(Stored dataset items)

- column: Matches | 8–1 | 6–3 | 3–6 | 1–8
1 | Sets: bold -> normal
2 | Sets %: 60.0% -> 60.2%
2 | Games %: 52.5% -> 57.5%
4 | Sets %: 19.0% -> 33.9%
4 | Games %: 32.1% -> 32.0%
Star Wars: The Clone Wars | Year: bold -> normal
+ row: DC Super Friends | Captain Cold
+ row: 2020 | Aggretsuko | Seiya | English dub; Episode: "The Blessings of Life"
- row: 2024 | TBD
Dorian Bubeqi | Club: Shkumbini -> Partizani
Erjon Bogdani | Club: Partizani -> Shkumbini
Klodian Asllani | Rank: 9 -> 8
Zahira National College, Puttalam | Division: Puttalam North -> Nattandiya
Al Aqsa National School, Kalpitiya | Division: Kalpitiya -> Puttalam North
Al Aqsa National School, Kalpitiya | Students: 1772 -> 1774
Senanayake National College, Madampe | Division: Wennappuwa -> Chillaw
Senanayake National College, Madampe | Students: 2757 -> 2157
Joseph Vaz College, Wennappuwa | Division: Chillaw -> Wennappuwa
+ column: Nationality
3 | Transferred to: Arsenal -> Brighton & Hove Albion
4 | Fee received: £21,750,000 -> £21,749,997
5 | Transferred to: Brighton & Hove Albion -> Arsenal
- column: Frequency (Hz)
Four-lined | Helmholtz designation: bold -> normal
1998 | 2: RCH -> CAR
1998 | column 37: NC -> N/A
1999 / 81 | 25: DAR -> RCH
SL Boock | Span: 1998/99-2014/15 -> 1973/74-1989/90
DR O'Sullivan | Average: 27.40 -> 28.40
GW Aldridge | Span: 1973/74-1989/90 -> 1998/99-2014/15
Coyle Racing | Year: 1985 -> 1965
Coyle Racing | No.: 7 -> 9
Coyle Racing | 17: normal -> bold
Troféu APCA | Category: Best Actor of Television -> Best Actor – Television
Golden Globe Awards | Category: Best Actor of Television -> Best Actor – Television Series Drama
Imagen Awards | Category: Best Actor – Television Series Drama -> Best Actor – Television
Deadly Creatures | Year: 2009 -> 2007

→ **Exercise directions**: Copy every line of the data above word for word, keeping the original order and changing nothing.

→ **Answer to this exercise**:
- column: Matches | 8–1 | 6–3 | 3–6 | 1–8
1 | Sets: bold -> normal
2 | Sets %: 60.0% -> 60.2%
2 | Games %: 52.5% -> 57.5%
4 | Sets %: 19.0% -> 33.9%
4 | Games %: 32.1% -> 32.0%
Star Wars: The Clone Wars | Year: bold -> normal
+ row: DC Super Friends | Captain Cold
+ row: 2020 | Aggretsuko | Seiya | English dub; Episode: "The Blessings of Life"
- row: 2024 | TBD
Dorian Bubeqi | Club: Shkumbini -> Partizani
Erjon Bogdani | Club: Partizani -> Shkumbini
Klodian Asllani | Rank: 9 -> 8
Zahira National College, Puttalam | Division: Puttalam North -> Nattandiya
Al Aqsa National School, Kalpitiya | Division: Kalpitiya -> Puttalam North
Al Aqsa National School, Kalpitiya | Students: 1772 -> 1774
Senanayake National College, Madampe | Division: Wennappuwa -> Chillaw
Senanayake National College, Madampe | Students: 2757 -> 2157
Joseph Vaz College, Wennappuwa | Division: Chillaw -> Wennappuwa
+ column: Nationality
3 | Transferred to: Arsenal -> Brighton & Hove Albion
4 | Fee received: £21,750,000 -> £21,749,997
5 | Transferred to: Brighton & Hove Albion -> Arsenal
- column: Frequency (Hz)
Four-lined | Helmholtz designation: bold -> normal
1998 | 2: RCH -> CAR
1998 | column 37: NC -> N/A
1999 / 81 | 25: DAR -> RCH
SL Boock | Span: 1998/99-2014/15 -> 1973/74-1989/90
DR O'Sullivan | Average: 27.40 -> 28.40
GW Aldridge | Span: 1973/74-1989/90 -> 1998/99-2014/15
Coyle Racing | Year: 1985 -> 1965
Coyle Racing | No.: 7 -> 9
Coyle Racing | 17: normal -> bold
Troféu APCA | Category: Best Actor of Television -> Best Actor – Television
Golden Globe Awards | Category: Best Actor of Television -> Best Actor – Television Series Drama
Imagen Awards | Category: Best Actor – Television Series Drama -> Best Actor – Television
Deadly Creatures | Year: 2009 -> 2007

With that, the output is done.